Cloroquina financeira

1 de agosto de 2020 0 Por Senhor X

Fernando Rosa – O servilismo do governo Bolsonaro está indo além do apoio às posições do presidente norte-americano Donald Trump. Ao que parece está também disposto tratar os inimigos de Trump como seus inimigos. Antes, Bolsonaro e os militares haviam ensaiado a patacoada de servir de bucha de canhão dos EUA para “invadir” a Venezuela. Mas agora, tudo indica que decidiram dar um passo – em falso – em frente e armar confusão com “aquele país”, como Bolsonaro se referiu à China em sua última “live”. 

É o que significa objetivamente a indicação do ex-presidente do HSBC no Brasil, André Brandão, para comandar o Banco do Brasil. O fato por si só é um escândalo, pois significa entregar um banco público para a administração de um representante direto do sistema financeiro privado. Mas a sugestão de um nome do HSBC tem implicações que extrapolam a mera sucessão na presidência de um banco. Ou o suspeito debate sobre a importância ou não de “nomes de mercado” para a função.

O HSBC está em rota de colisão com a China, desde que patrocinou uma “delação premiada”, ao estilo Lava Jato, que resultou na prisão da diretora financeira da Huawei, Meng Wanzhou, no Canadá, em 2018. No final de semana, a direção mundial do banco, sediada em Londres, teve de vir a público negar ter ajudado aos Estados Unidos no processo contra a Huawei. Em comunicado oficial, divulgado na mídia social chinesa WeChat, o banco enfatizou não haver nenhum tipo de “hostilidade” contra a empresa chinesa.
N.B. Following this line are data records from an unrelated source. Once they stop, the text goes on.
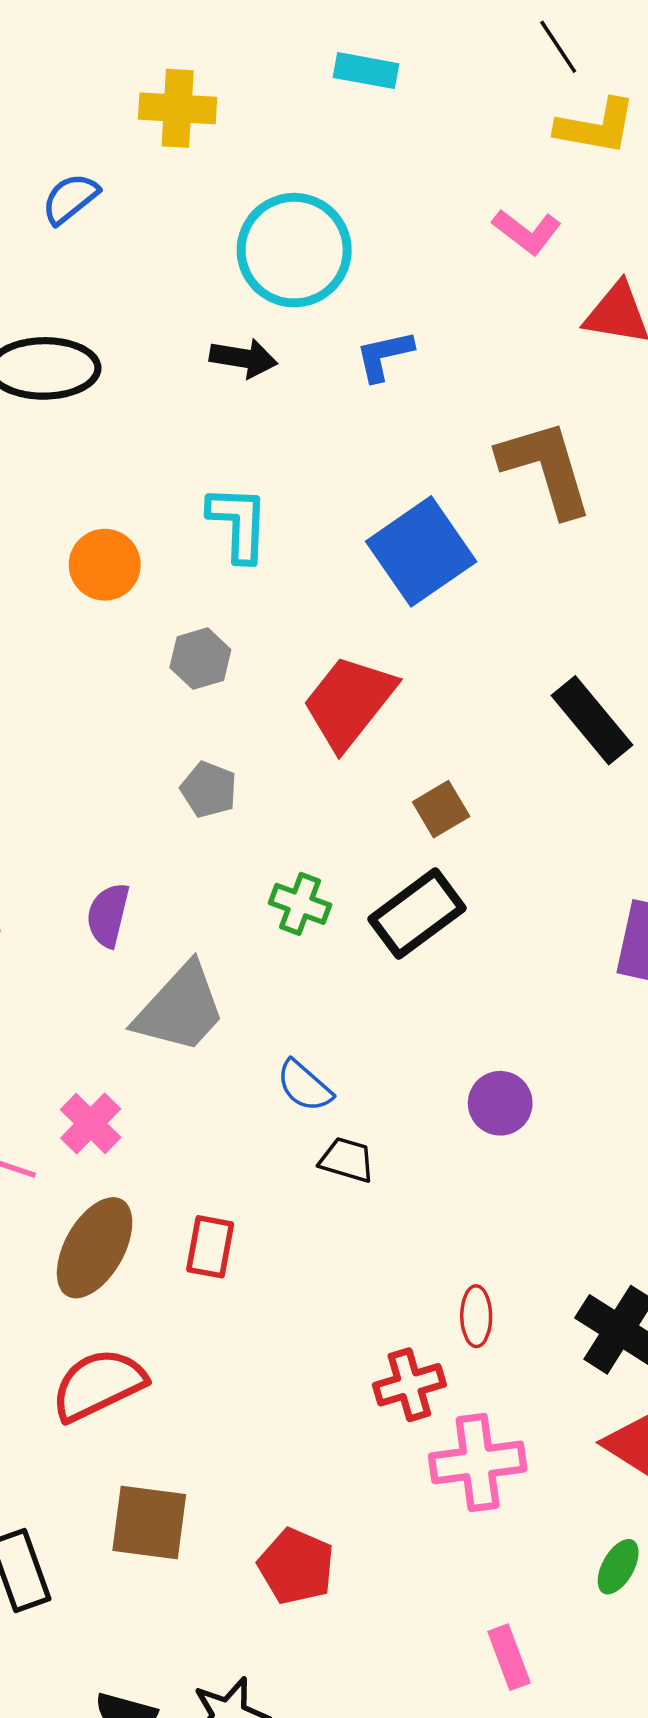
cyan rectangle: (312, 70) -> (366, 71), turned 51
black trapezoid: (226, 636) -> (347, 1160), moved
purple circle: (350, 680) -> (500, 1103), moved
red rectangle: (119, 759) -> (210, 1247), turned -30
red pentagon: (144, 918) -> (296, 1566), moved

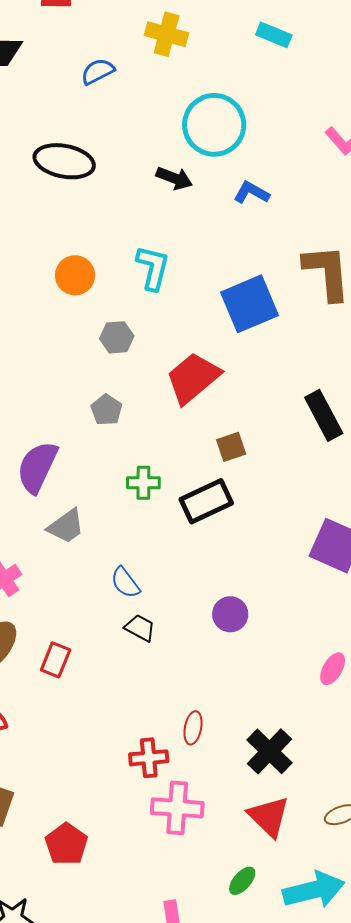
blue L-shape: (384, 356) -> (251, 193), turned 30
green cross: (300, 904) -> (143, 483), turned -32
purple semicircle: (108, 915) -> (37, 467), size x1.5
gray trapezoid: (180, 1008) -> (66, 526), size x0.7

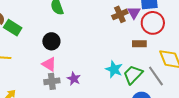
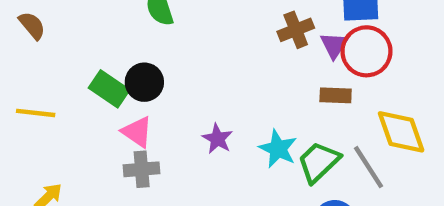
purple triangle: (134, 13) -> (334, 45), moved
green rectangle: (13, 28) -> (109, 89), moved
purple star: (74, 79) -> (217, 139), moved

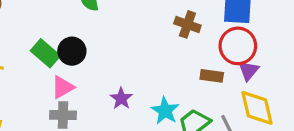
brown cross: (296, 30) -> (187, 24), turned 35
purple triangle: (334, 45) -> (248, 71), moved
pink triangle: (137, 132) -> (63, 87), turned 50

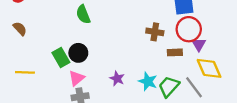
brown cross: (187, 24) -> (155, 32), moved
green rectangle: (45, 53) -> (61, 58), turned 30

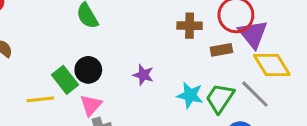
purple triangle: (199, 44) -> (253, 34), size x1.5
yellow line: (25, 72) -> (40, 99), moved
purple star: (117, 79) -> (143, 75), moved

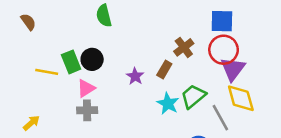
brown cross: (190, 26) -> (184, 47), turned 36
brown rectangle: (221, 50) -> (164, 70), moved, turned -66
green trapezoid: (220, 98) -> (193, 96), moved

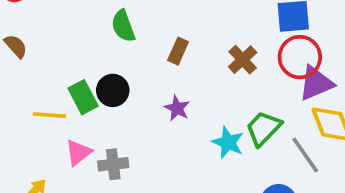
purple triangle: (233, 69) -> (316, 83), turned 36
brown rectangle: (164, 70) -> (178, 51), moved
pink triangle: (86, 88) -> (78, 153), moved

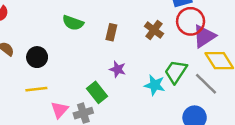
green semicircle: (123, 26) -> (73, 23), turned -40
black circle: (113, 90) -> (37, 57), moved
green rectangle: (83, 97) -> (97, 92), moved

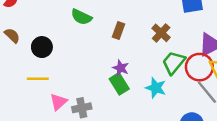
red circle: (191, 21) -> (199, 67), moved
green trapezoid: (176, 72) -> (174, 62), moved
green rectangle: (97, 92) -> (119, 84), moved

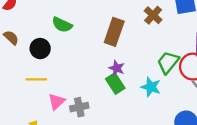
green semicircle: (81, 17) -> (62, 25), moved
brown rectangle: (119, 31) -> (114, 32), size x1.6
brown cross: (161, 33) -> (153, 15), moved

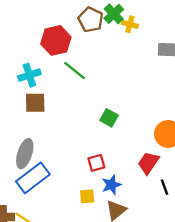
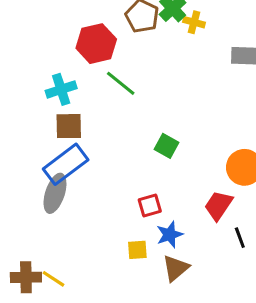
blue rectangle: (33, 178) -> (66, 164), moved

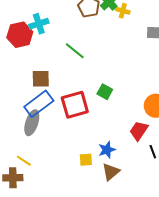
red hexagon: (96, 44) -> (20, 35), moved
cyan cross: (61, 89) -> (39, 24), moved
red square: (150, 206) -> (75, 105), moved, size x1.8
yellow line: (53, 279) -> (24, 161), moved

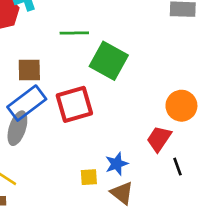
green line: (75, 51) -> (74, 33), turned -40
green square: (105, 92) -> (109, 61), moved, size x1.8
brown triangle: (111, 172) -> (122, 193), turned -42

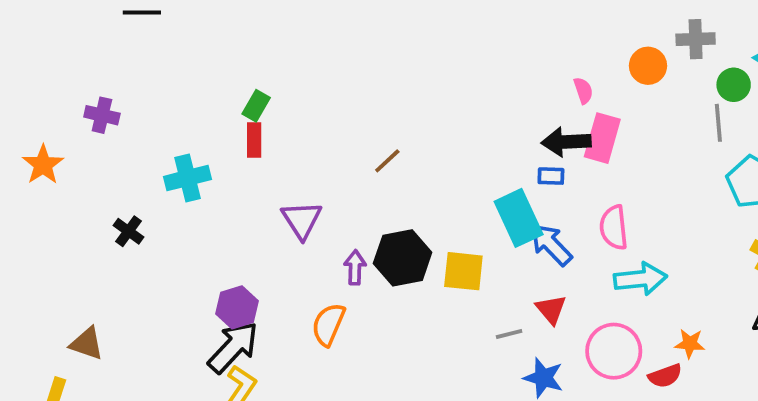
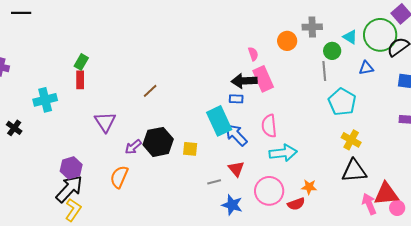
pink rectangle: (602, 138) -> (263, 79), turned -40
purple arrow: (355, 267) -> (133, 147), turned -132
yellow square: (463, 271) -> (190, 149), size x0.7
A metade do lucro mundial do HSBC vem das operações na China e Hong Kong.

A declaração do HSBC ocorreu após o Diário da China e outros jornais do país publicarem um relatório acusando o HSBC de cumplicidade com os Estados Unidos em processo contra a Huawey, que resultou na prisão de Meng Wanzhou. As acusações dão conta que o HSBC recebeu “enormes benefícios” ao ajudar o governo dos EUA a enfrentar a Huawei. Segundo os jornais, o banco agiu como se fosse uma vítima da “fraude” de Meng e, assim, produziu “provas” contra ela. A armação, como tratou a mídia chinesa, permitiu ao Departamento de Justiça dos EUA retirar a acusação de lavagem de dinheiro contra o banco.

O assunto esquentou na semana passada após divulgação de novos documentos legais apresentados pela defesa de Meng. Os documehtos provam que o HSBC sabia que a Huawei estava operando no Irã e que a Huawei e a empresa local Skycom faziam negócios no país. De acordo com a acusação dos EUA, Meng teria ocultado o relacionamento da Huawei com a empresa iraniana, induzindo o HSBC a continuar prestando serviços bancários à Huawei. Com isso, o HSBC violou as sanções dos EUA contra o Irã e enfrentou o risco de sanções civis e criminais.